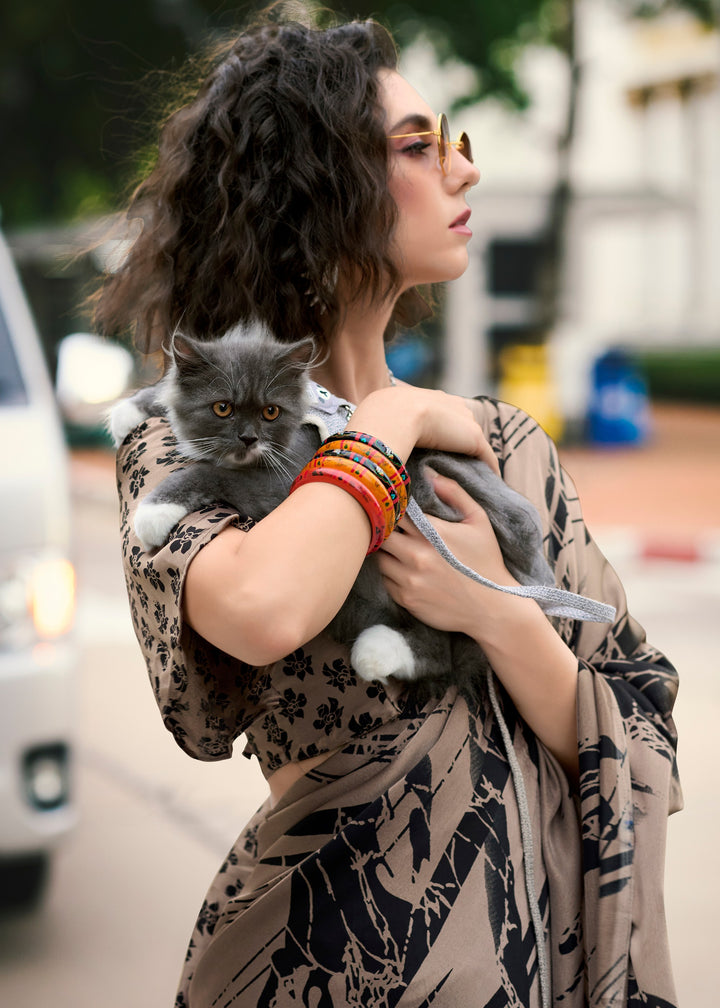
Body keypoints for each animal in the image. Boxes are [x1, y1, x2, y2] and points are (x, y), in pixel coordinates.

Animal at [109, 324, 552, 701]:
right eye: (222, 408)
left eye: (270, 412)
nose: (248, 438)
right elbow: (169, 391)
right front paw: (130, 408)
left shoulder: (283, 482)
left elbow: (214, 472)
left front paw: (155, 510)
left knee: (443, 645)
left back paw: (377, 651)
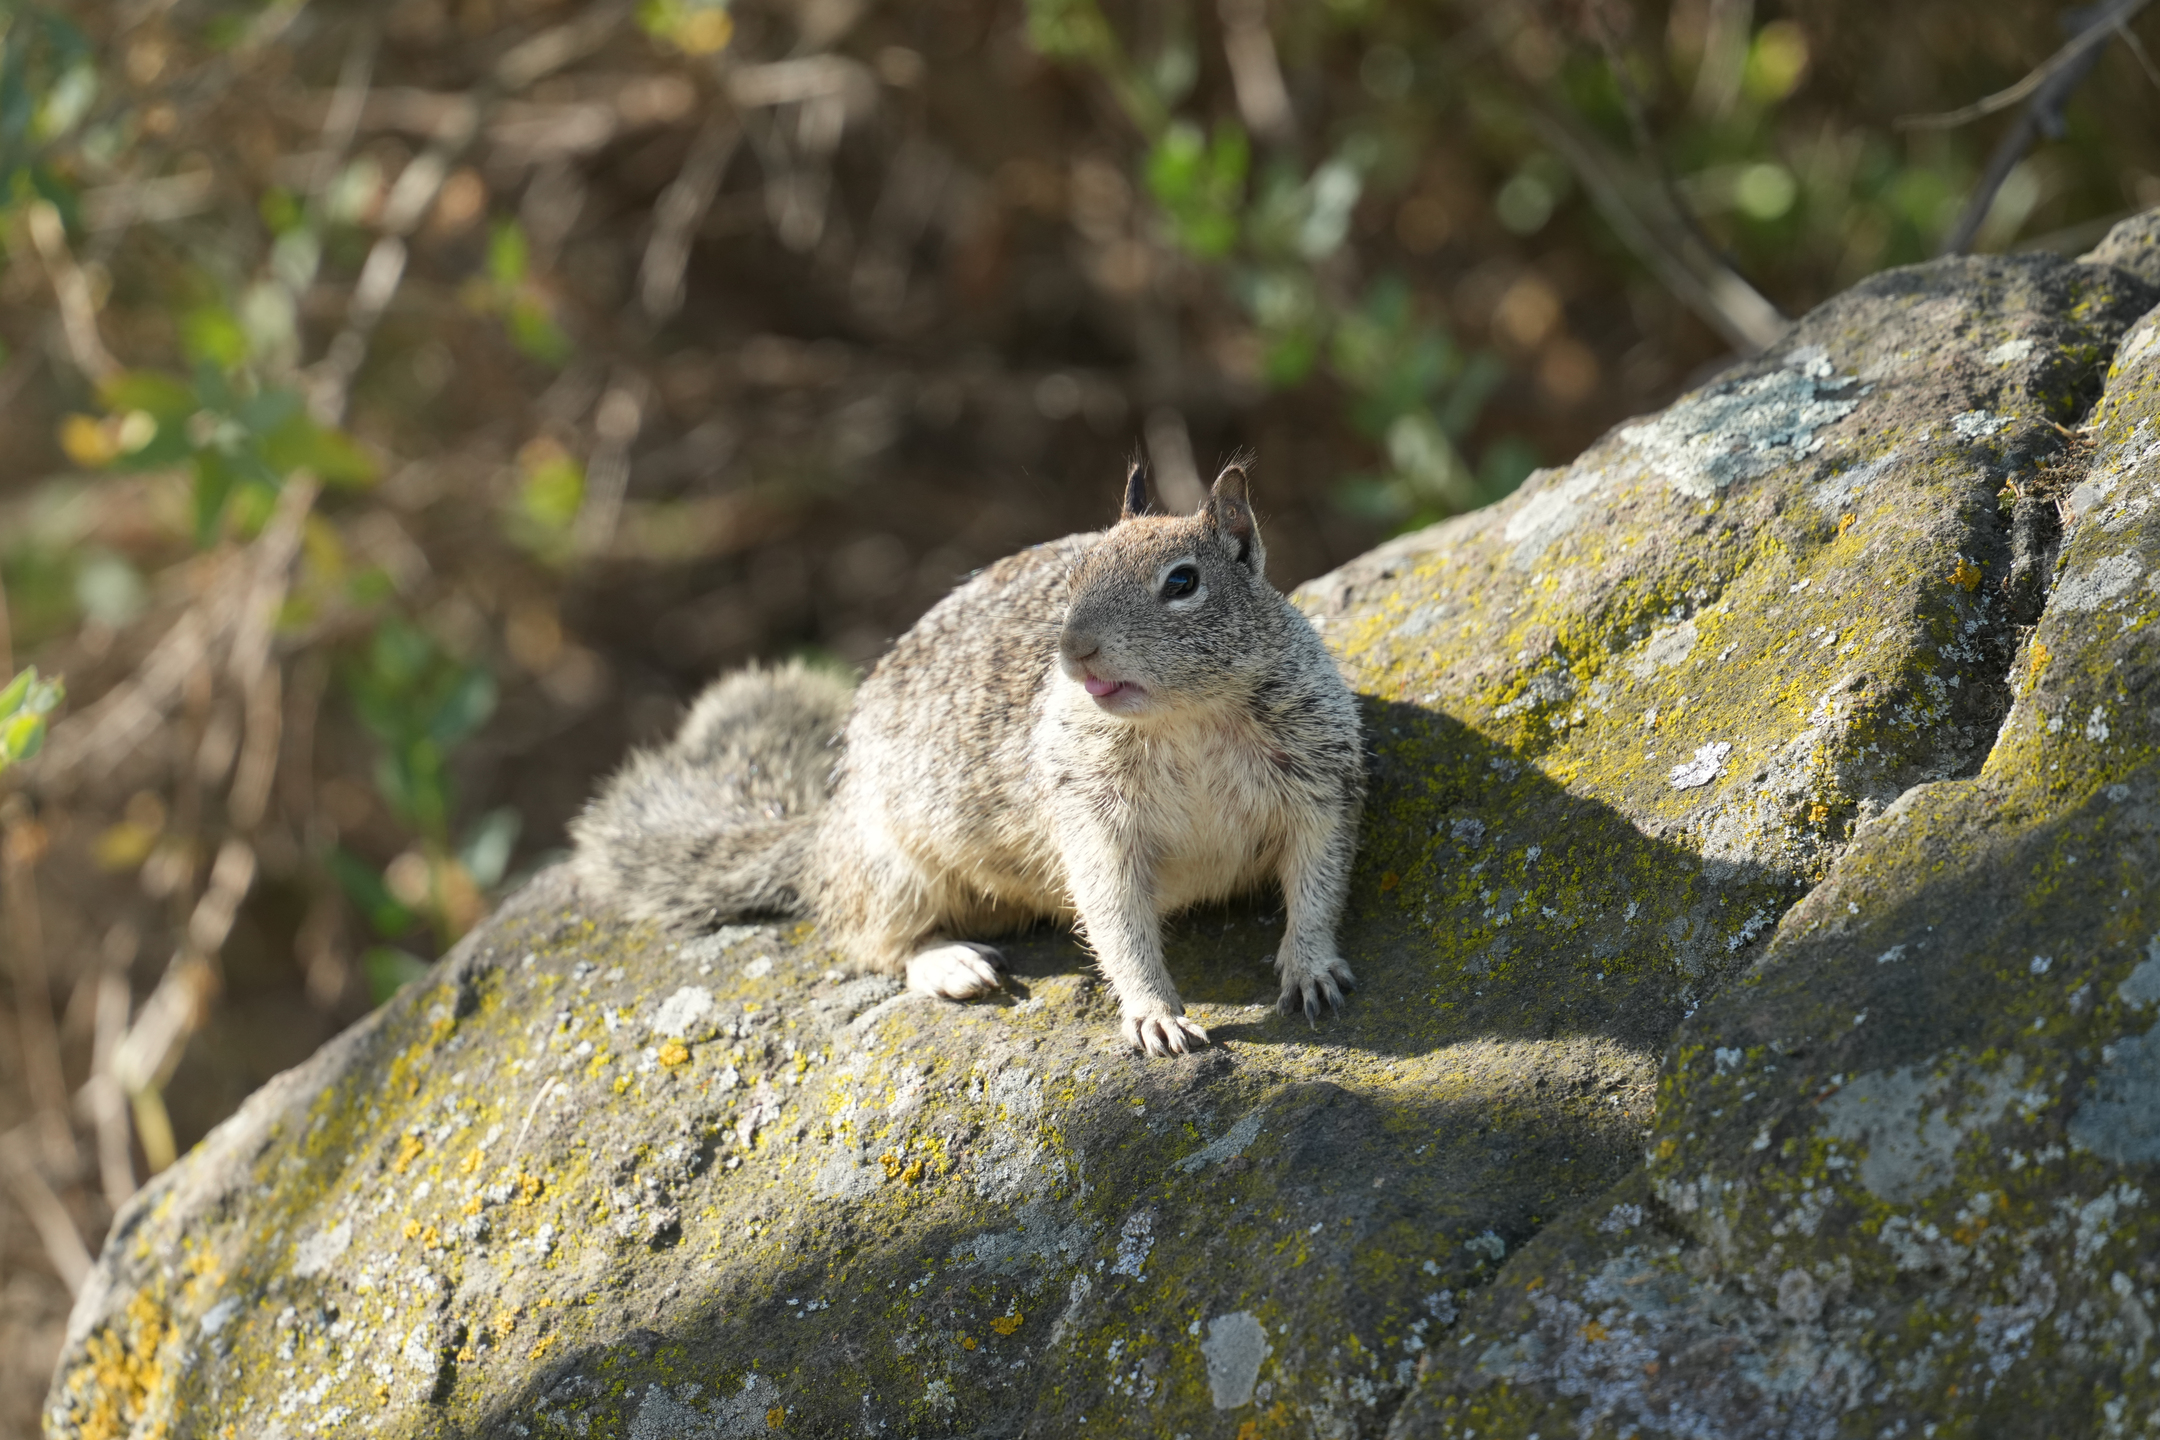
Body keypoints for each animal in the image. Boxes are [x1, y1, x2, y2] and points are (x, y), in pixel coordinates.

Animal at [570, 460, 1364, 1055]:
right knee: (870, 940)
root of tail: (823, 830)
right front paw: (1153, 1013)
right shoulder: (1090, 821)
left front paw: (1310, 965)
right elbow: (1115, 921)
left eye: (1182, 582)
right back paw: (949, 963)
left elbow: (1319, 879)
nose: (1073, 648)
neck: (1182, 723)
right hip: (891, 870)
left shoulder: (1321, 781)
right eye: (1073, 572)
++++++++++
» **WORK TO COMPLETE**:
Only the lines from the one containing "left front paw: (155, 510)" through the end of the listing above should be reproduced, exactly as they stand. Leave the pictures out.

» **ANSWER SECTION**:
left front paw: (155, 510)
left knee: (443, 645)
left back paw: (377, 651)
Body keypoints for each animal in the image. Boxes are [x1, y1, x2, y2] and points are (x, y), in pixel coordinates.

Animal at [570, 460, 1364, 1055]:
right knee: (870, 940)
root of tail: (823, 830)
right front paw: (1153, 1013)
right shoulder: (1090, 821)
left front paw: (1310, 965)
right elbow: (1115, 921)
left eye: (1182, 582)
right back paw: (949, 963)
left elbow: (1319, 879)
nose: (1073, 648)
neck: (1182, 723)
right hip: (891, 870)
left shoulder: (1321, 781)
right eye: (1073, 572)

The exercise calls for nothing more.